Profiling your YARA rules

November 26, 2024 by Victor M. Alvarez2 minutes

Not all YARA rules perform equally; some can significantly slow down scanning throughput. When working with a large set of rules, identifying which ones are causing performance bottlenecks can be challenging, especially without the right tools.

To address this, YARA-X 0.11.0 introduces a new feature designed to streamline the process of identifying slow rules: the --profiling option for the yr scan command.

Enabling rules profiling

Because this feature incurs a slight performance overhead, it is disabled by default. To use it, you must build YARA-X with profiling support enabled. This can be done using the following command:

cargo build --release --features=rules-profiling

Once built with profiling support, you can activate the feature by adding the --profiling flag to the scan command.

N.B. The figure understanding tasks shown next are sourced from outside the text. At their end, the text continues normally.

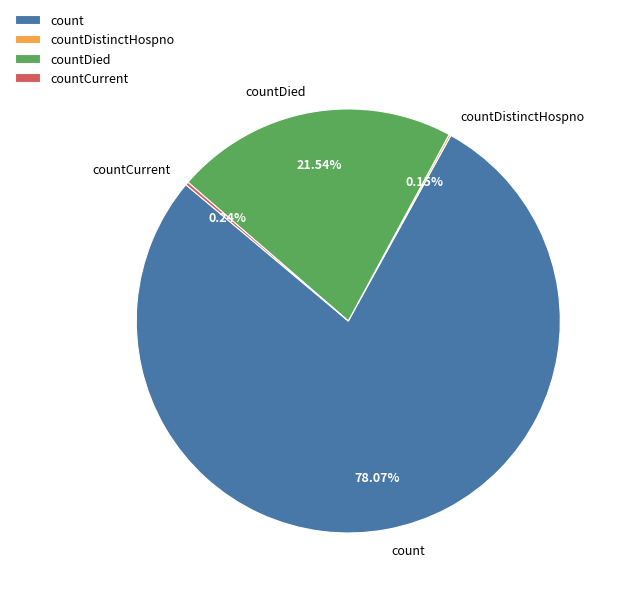

What is the majority slice?

count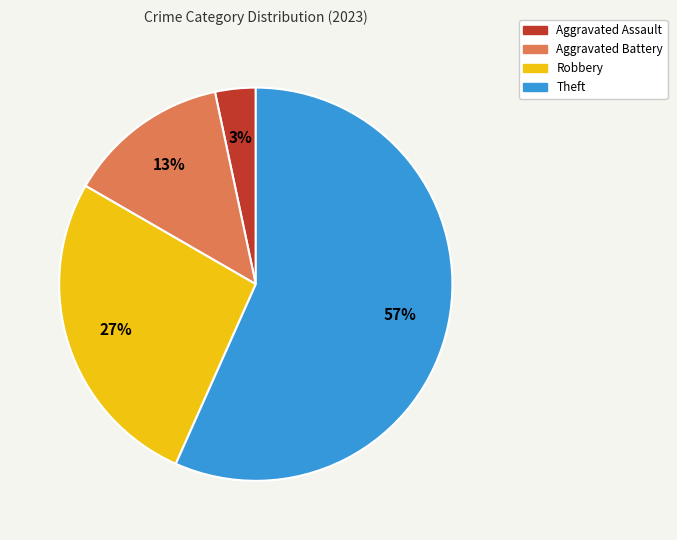

Is it true that Aggravated Assault is 3% of the pie?

True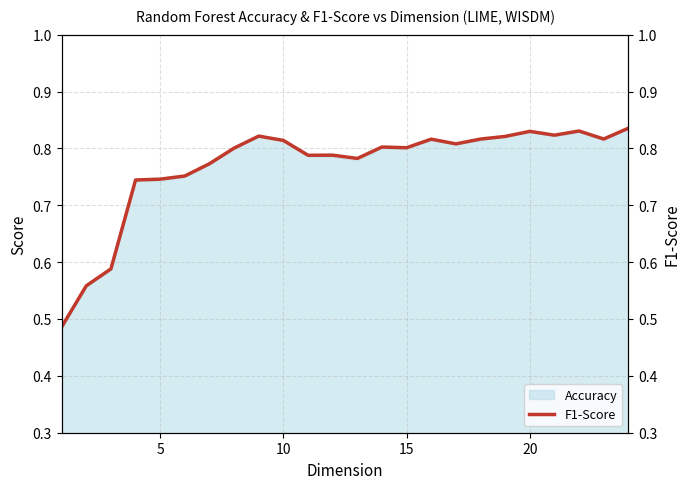

The value of Accuracy at 15 is 0.3. True or false?

False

For example:

yr scan --profiling my_rules.yar target_file

How it works

When the --profiling option is used, the scan command will operate as usual while also collecting performance data for your rules. After the scan is complete, the profiling results will be displayed, highlighting the slowest rules and their execution times. A sample output is shown below:

«««««««««««« PROFILING INFORMATION »»»»»»»»»»»»

Slowest rules:

* rule                 : some_slow_rule
  namespace            : default
  pattern matching     : 21.433µs
  condition evaluation : 2.429054588s
  TOTAL                : 2.429076021s
  
* rule                 : another_slow-rule
  namespace            : default
  pattern matching     : 5.790941033s
  condition evaluation : 10.329µs
  TOTAL                : 5.790963123s

The profiling output lists the slowest-performing rules, ordered by total execution time in descending order (the slowest rule appears first). Each rule’s performance is broken down into two components:

  • Pattern matching time: The time spent searching for patterns specified in the rule.
  • Condition evaluation time: The time spent evaluating the rule’s conditions.

By reporting these metrics separately, the profiling feature helps you determine whether a rule’s slowness is due to inefficient pattern matching or complex condition evaluation.

Rules with a total execution time below 100ms are excluded from the profiling report to keep the output concise. If no rules meet the threshold, the profiling section will remain empty, indicating that your rules are efficiently optimized.

This new feature empowers users to fine-tune their rule sets by identifying and addressing performance bottlenecks with ease. I hope you find it useful.